Task details: Retype every line of the records below, character for character, without changing, adding, or leaving out anything.

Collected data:
=== Section Start ===
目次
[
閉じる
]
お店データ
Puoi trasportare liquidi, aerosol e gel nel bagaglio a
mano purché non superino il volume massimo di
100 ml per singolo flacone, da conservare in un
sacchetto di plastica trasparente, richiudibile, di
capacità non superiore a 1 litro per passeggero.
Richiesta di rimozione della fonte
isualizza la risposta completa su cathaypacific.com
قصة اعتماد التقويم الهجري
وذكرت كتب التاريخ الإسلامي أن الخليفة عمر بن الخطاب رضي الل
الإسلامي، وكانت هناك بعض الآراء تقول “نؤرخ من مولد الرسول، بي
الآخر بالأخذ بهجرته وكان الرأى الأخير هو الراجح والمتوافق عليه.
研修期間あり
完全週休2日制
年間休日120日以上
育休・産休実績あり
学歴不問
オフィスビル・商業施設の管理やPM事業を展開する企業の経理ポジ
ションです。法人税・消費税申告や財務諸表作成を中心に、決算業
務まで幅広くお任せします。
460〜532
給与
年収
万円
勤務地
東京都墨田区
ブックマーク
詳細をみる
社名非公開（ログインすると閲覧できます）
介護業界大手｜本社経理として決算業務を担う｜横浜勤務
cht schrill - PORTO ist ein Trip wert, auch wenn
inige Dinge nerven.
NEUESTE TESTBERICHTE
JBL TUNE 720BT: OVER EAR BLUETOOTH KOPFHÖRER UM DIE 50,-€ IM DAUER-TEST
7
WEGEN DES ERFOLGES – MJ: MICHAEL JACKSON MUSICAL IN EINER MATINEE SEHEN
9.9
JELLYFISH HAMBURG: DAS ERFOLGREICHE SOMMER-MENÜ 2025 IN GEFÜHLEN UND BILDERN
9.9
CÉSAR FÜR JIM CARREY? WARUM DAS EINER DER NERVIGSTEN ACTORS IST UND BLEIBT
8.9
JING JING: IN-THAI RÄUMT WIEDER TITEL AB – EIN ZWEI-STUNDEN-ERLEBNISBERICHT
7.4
=== Section End ===
Result of the task:
目次
[
閉じる
]
お店データ
Puoi trasportare liquidi, aerosol e gel nel bagaglio a
mano purché non superino il volume massimo di
100 ml per singolo flacone, da conservare in un
sacchetto di plastica trasparente, richiudibile, di
capacità non superiore a 1 litro per passeggero.
Richiesta di rimozione della fonte
isualizza la risposta completa su cathaypacific.com
قصة اعتماد التقويم الهجري
وذكرت كتب التاريخ الإسلامي أن الخليفة عمر بن الخطاب رضي الل
الإسلامي، وكانت هناك بعض الآراء تقول “نؤرخ من مولد الرسول، بي
الآخر بالأخذ بهجرته وكان الرأى الأخير هو الراجح والمتوافق عليه.
研修期間あり
完全週休2日制
年間休日120日以上
育休・産休実績あり
学歴不問
オフィスビル・商業施設の管理やPM事業を展開する企業の経理ポジ
ションです。法人税・消費税申告や財務諸表作成を中心に、決算業
務まで幅広くお任せします。
460〜532
給与
年収
万円
勤務地
東京都墨田区
ブックマーク
詳細をみる
社名非公開（ログインすると閲覧できます）
介護業界大手｜本社経理として決算業務を担う｜横浜勤務
cht schrill - PORTO ist ein Trip wert, auch wenn
inige Dinge nerven.
NEUESTE TESTBERICHTE
JBL TUNE 720BT: OVER EAR BLUETOOTH KOPFHÖRER UM DIE 50,-€ IM DAUER-TEST
7
WEGEN DES ERFOLGES – MJ: MICHAEL JACKSON MUSICAL IN EINER MATINEE SEHEN
9.9
JELLYFISH HAMBURG: DAS ERFOLGREICHE SOMMER-MENÜ 2025 IN GEFÜHLEN UND BILDERN
9.9
CÉSAR FÜR JIM CARREY? WARUM DAS EINER DER NERVIGSTEN ACTORS IST UND BLEIBT
8.9
JING JING: IN-THAI RÄUMT WIEDER TITEL AB – EIN ZWEI-STUNDEN-ERLEBNISBERICHT
7.4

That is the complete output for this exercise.